In some cases, the default parsing may not be perfect. For example, our filenames are in the format SAMN18106487_S1_L001_R1_001.fastq.gz. Platforma correctly identifies SAMN18106487_S1 as the sample, but we want our sample name to be just SAMN18106487.

We can fix this by editing the Pattern field:

  1. Locate the part of the pattern corresponding to the part you want to skip. The default pattern might be: {{Sample}}_L{{L}}_{{R}}_{{n}}.fastq.gz (Note: In the video, the initial parse was {{Sample}}_L{{L}}... where {{Sample}} was SAMN18106487_S1)

  2. To skip a part of the filename, replace its position in the pattern with {{*}}. The {{*}} acts as a "skip" wildcard. In our example we want to skip the text surrounded by _ after the actual sample name and before letter L which is followed by the lane number.

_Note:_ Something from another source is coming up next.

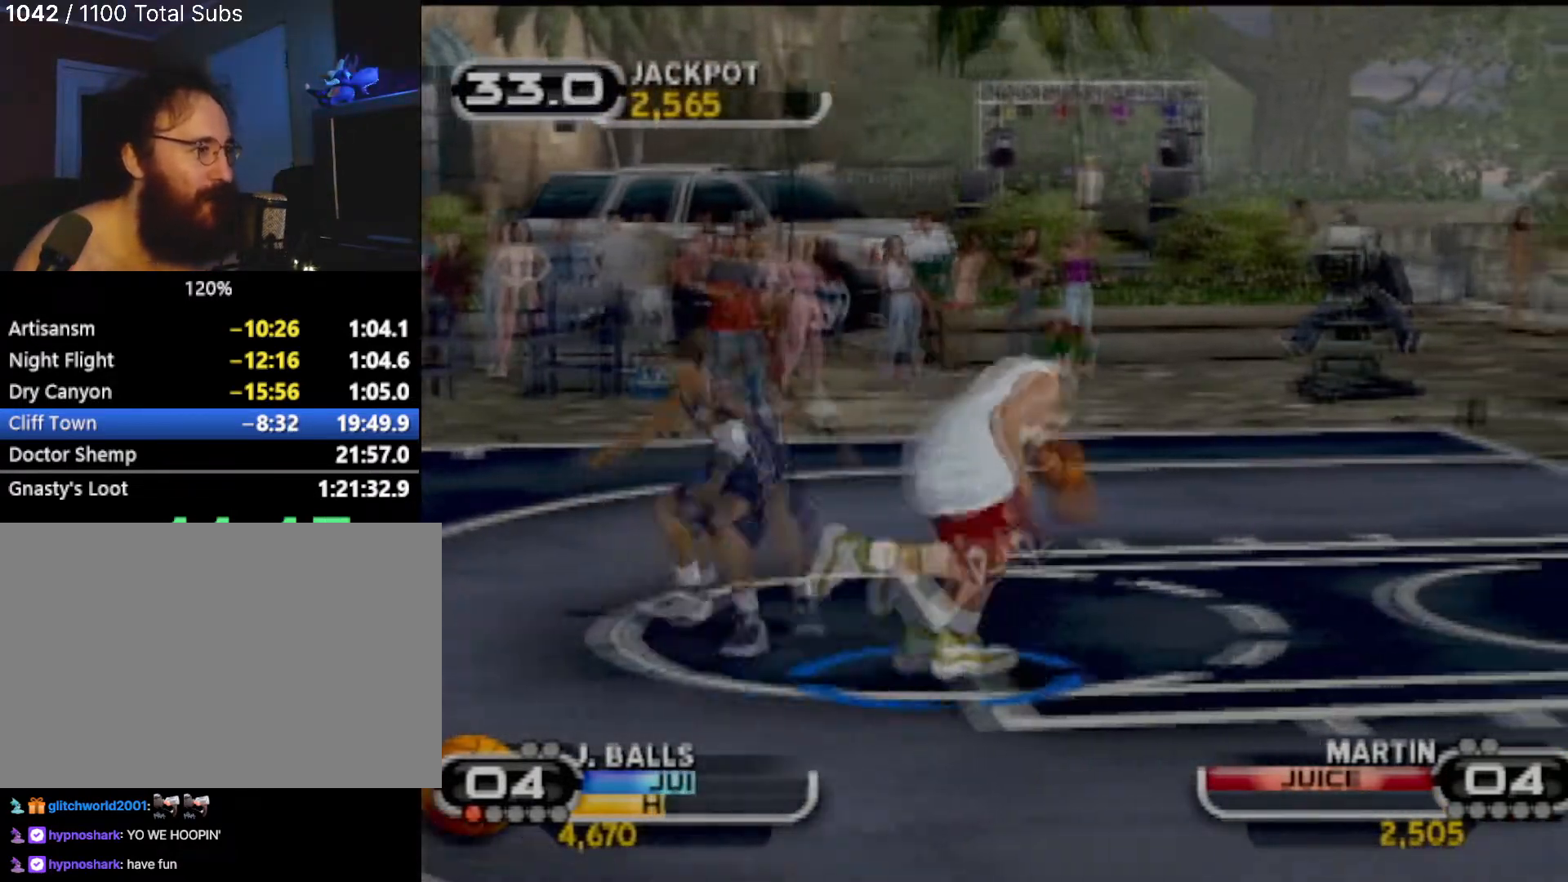
{"buttons": ["SQUARE", "R2"], "left_stick": "center", "events": [[33, "left_stick", "up"], [166, "left_stick", "right"], [266, "SQUARE", "down"], [433, "SQUARE", "up"], [467, "SQUARE", "down"], [500, "R2", "down"], [500, "left_stick", "center"]]}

  3. Our final, corrected pattern is: {{Sample}}_{{*}}_L{{L}}_{{R}}_{{n}}.fastq.gz

As you edit the pattern, the Files Matched list below will update in real-time, allowing you to confirm your sample names are correct before proceeding.

3. Finalizing the Dataset

Give your dataset a descriptive name in the Dataset name field (e.g., "10x gene expression") and click Create.

3. Reviewing and Importing Metadata

Your data is now imported, but to get the most out of your analysis, you should add your experimental metadata.

1. Reviewing the Imported Data

Back on the Samples & Data page, you will see your new dataset. If you click on it, you'll see a table of your files. Notice how the files for L001 and L002 are correctly grouped under their respective sample names (e.g., SAMN18106487).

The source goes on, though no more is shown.